Based on the mentioned 10-20% increase in productivity, such an improvement is substantial. For the sake of a conservative analysis, let's consider the lower bound: if we assume an engineer is paid $100k/yr and becomes just 5% more productive (half of the 10% reference), then with a yearly cost of $100 for Copilot, the tool brings in an added value of $4900 for the company.
👍 Copilot helps you write better software
Copilot can be a great learning tool for junior developers, giving tech leads more time to focus on higher-level tasks. Ultimately leading to better software and happier developers.
Key Takeaway 🔑
Copilot has enough intelligence to help you write better software.

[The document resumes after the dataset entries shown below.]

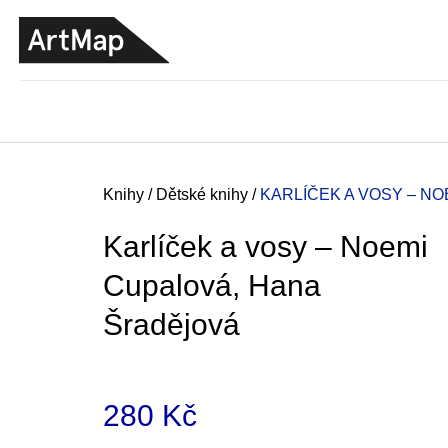
K
Přejít
o
na
ZPĚT
ZPĚT
DO
DO
obsah
š
OBCHODU
OBCHODU
í
k
Domů
Knihy
/
Dětské knihy
/
KARLÍČEK A VOSY – N
Karlíček a vosy – Noemi
Cupalová, Hana
Šradějová
280 Kč
JMÉNO
380 Kč
Měrná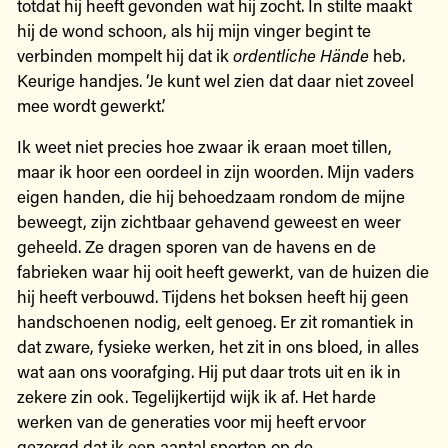
totdat hij heeft gevonden wat hij zocht. In stilte maakt
hij de wond schoon, als hij mijn vinger begint te
verbinden mompelt hij dat ik
ordentliche Hände
heb.
Keurige handjes. ‘Je kunt wel zien dat daar niet zoveel
mee wordt gewerkt.’
Ik weet niet precies hoe zwaar ik eraan moet tillen,
maar ik hoor een oordeel in zijn woorden. Mijn vaders
eigen handen, die hij behoedzaam rondom de mijne
beweegt, zijn zichtbaar gehavend geweest en weer
geheeld. Ze dragen sporen van de havens en de
fabrieken waar hij ooit heeft gewerkt, van de huizen die
hij heeft verbouwd. Tijdens het boksen heeft hij geen
handschoenen nodig, eelt genoeg. Er zit romantiek in
dat zware, fysieke werken, het zit in ons bloed, in alles
wat aan ons voorafging. Hij put daar trots uit en ik in
zekere zin ook. Tegelijkertijd wijk ik af. Het harde
werken van de generaties voor mij heeft ervoor
gezorgd dat ik een aantal sporten op de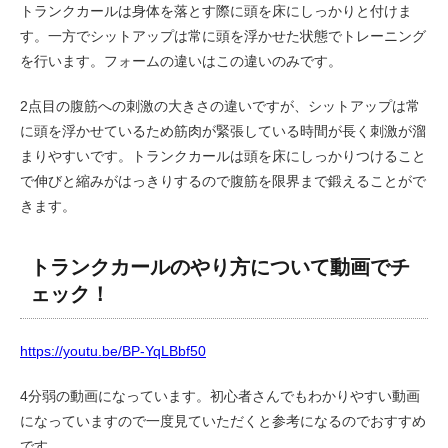
トランクカールは身体を落とす際に頭を床にしっかりと付けま
す。一方でシットアップは常に頭を浮かせた状態でトレーニング
を行います。フォームの違いはこの違いのみです。
2点目の腹筋への刺激の大きさの違いですが、シットアップは常
に頭を浮かせているため筋肉が緊張している時間が長く刺激が溜
まりやすいです。トランクカールは頭を床にしっかりつけること
で伸びと縮みがはっきりするので腹筋を限界まで鍛えることがで
きます。
トランクカールのやり方について動画でチ
ェック！
https://youtu.be/BP-YqLBbf50
4分弱の動画になっています。初心者さんでもわかりやすい動画
になっていますので一度見ていただくと参考になるのでおすすめ
です。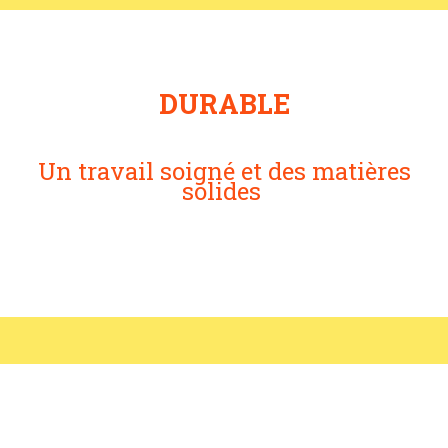
DURABLE
Un travail soigné et des matières
solides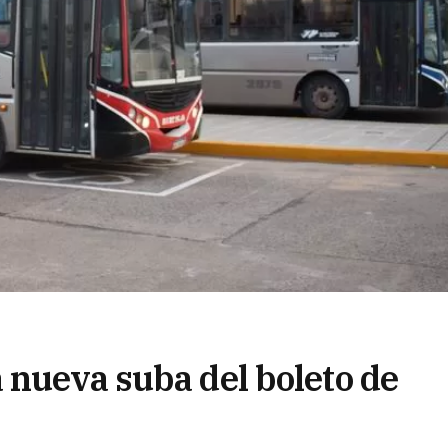
 nueva suba del boleto de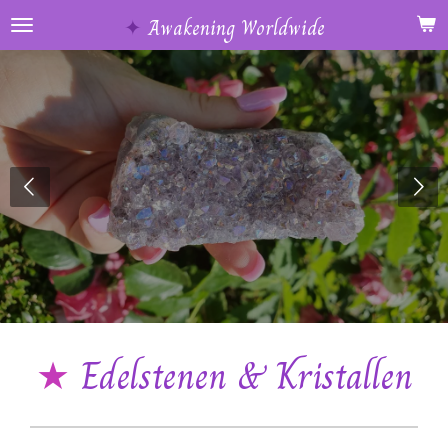
Ga
✦
Awakening Worldwide
direct
naar
de
hoofdinhoud
★
Edelstenen & Kristallen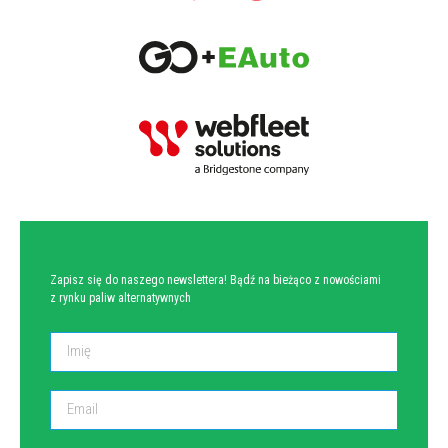
NEWSLETTER
Zapisz się do naszego newslettera! Bądź na bieżąco z nowościami
z rynku paliw alternatywnych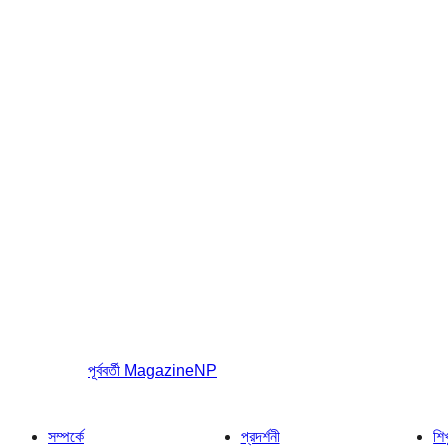
পূর্ববর্তী
MagazineNP
সম্পর্কে
প্রদর্শনী
শি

This holds especially true for junior developers still learning the ropes. It can drastically make mundane tasks like documentation and testing easier, giving developers more time to focus on the bigger picture while maintaining a high standard of code quality. Multiplying this effect across an engineering team leads to a higher quality codebase—the ultimate dream for engineering leaders.
🧐 Copilot is like a calculator
Copilot is a tool that can help you solve problems faster, but it is not a replacement for your brain. You still need to know how to solve problems, and you still need to know how to write code.
Key Takeaway 🔑
Just as calculators enable mathematicians to solve problems more quickly, Copilot spares developers from focusing on repetitive tasks.
However, just like calculators, Copilot does not help you make sense of the problem. You still need to know how to solve problems, and you still need to know how to write code.
Opinions on Copilot vary; some see it as a blessing, while others regard it as a curse. For its proponents, Copilot is a valuable tool that enhances coding speed and quality. However, critics argue it introduces more issues than it resolves.
I suspect that the complexity of a task makes a big difference in the quality of output. Working on tasks that require more context will inevitably lead to worse results. Yet, when viewed simply as a tool to handle the mundane aspects of coding, Copilot reveals its potential.
At Konfig, we use Copilot and ChatGPT daily and have found them to be incredibly useful. We are excited to see what the future holds for LLMs and are looking forward to using more tools that help developers write better. We would be very disappointed if we could not use Copilot anymore.